In our study, 32.4% of participants at 6 months and 31.0% of participants at 18 months had persistent CT abnormalities. The mean lesionvolume was significantly decreased, and FVC significantly improved between the 6- and 18-month follow-up assessments. Dyspnea was found in four participants at 6 months and two at 18 months. Eighteen-month follow-up data are scarce, but our findings are in line with those few studies. Guo et al.15 reported that 35.8% of participants displayed a reticular pattern, and 29.5% showed GGO at the 18.5-month follow-up CT. PFT parameters slightly improved during follow-up, and 4.7% of COVID-19 convalescents experienced dyspnea at 18.5 months. Barini et al.16 also reported that radiological findings did not improve at 18 months in 16.5% of participants. Although these studies did not quantitatively analyze the lesionvolume of CT abnormalities and involved fewer patients who received ventilator care than our study, residual CT abnormalities 18 months after COVID-19 infection were seen in less than 40% of participants, and dyspnea in less than 6%. PFT results at 18 months could be improved compared with the 6-month results.

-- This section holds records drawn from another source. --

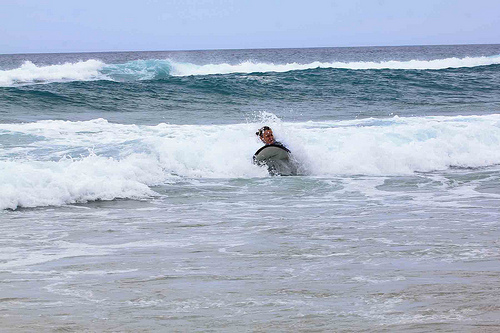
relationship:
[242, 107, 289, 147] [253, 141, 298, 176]
man on surfboard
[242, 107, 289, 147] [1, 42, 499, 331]
man surfing in ocean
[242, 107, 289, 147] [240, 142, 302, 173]
man on board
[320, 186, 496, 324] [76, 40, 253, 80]
water in front of waves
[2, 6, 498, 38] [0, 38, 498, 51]
sky above horizon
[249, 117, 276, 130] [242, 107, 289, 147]
head of man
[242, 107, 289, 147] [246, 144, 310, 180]
man on board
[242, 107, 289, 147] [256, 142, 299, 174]
man riding board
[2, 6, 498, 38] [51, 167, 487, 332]
sky above ocean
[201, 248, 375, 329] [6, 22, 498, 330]
water on shore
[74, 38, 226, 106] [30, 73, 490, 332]
wave in ocean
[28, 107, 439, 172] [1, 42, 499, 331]
wave of ocean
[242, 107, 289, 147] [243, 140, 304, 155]
man on board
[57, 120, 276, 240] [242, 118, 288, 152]
water above man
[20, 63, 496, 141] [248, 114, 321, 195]
swell behind surfer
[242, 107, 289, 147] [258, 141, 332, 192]
man on board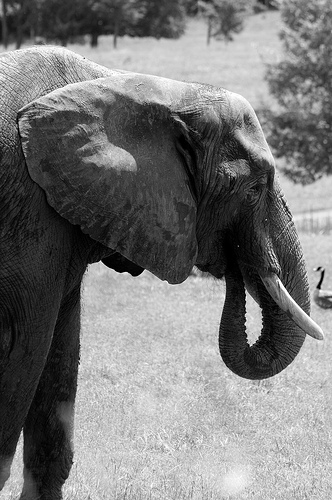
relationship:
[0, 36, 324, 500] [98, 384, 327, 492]
elephant walking on grass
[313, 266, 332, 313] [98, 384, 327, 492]
bird walking on grass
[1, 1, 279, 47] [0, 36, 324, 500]
trees behind elephant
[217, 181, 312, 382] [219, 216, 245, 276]
trunk going into elephant's mouth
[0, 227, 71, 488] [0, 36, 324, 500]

In our results, statistically significant variables for patients with residual CT-positive findings at 6 and 18 months were consecutively similar, which could explain the clinical features of COVID-19 pneumonia. Among those with residual CT abnormalities, no participants had mild disease combined with CXR grades of 3 or 4 at admission. Additionally, none of the participants without residual CT abnormalities at both the 6- and 18-month follow-up assessments required ventilatory support. This indicates that residual CT abnormalities were significantly more common in patients who were severely ill at admission. However, multivariate analysis could not prove the effect of clinical severity on residual CT findings because the variables in this study were somewhat dichotomous, and the sample size was insufficient to discriminate between the two groups. In this study, residual CT abnormalities at the 6- and 18-month follow-up assessments may be related to the severity of COVID-19.

Residual CT abnormalities may also be caused by barotrauma from invasive ventilation, lung injury, acute respiratory distress syndrome (ARDS), or direct fibrotic stimuli from viruses, but the pathophysiology is unclear.17 Previous reports demonstrated that invasive ventilation may be a risk factor for residual lung abnormalities at 6 weeks to 12 months of follow-up after COVID-19 diagnosis.5,18 As lung fibrosis is known to complicate diffuse alveolar injury or ARDS, and fibrosis in ARDS might be caused by barotrauma,19 some features seen on CT after COVID-19 might have resulted from mechanical ventilation or associated lung injury rather than COVID-19 itself.18 In this study, all patients who underwent invasive ventilation at the time of COVID-19 pneumonia had residual CT abnormalities until the 18-month follow-up point.

It is well-known that severe or critical disease leads to greater residual CT and PFT abnormalities compared with mild or moderate infection, although most previous studies followed patients for less than 7 months.20 Our study showed that disease severity is still an important factor for residual CT abnormalities, even at 18 months of follow-up. Age was also a risk factor for lung sequelae at both 6 and 18 months in our study, which is in line with earlier studies that had shorter than 12 months of follow-up.6,21 As a previous serial CT follow-up study in patients with severe acute respiratory syndrome (SARS) reported, lung sequelae could be stable for the following 15 years after lesion absorption, with recovery occurring within the first 12 months.22 Follow-up, especially for severe or critical infection, ventilatory support, and older age, should extend for longer than 18 months to plan long-term management.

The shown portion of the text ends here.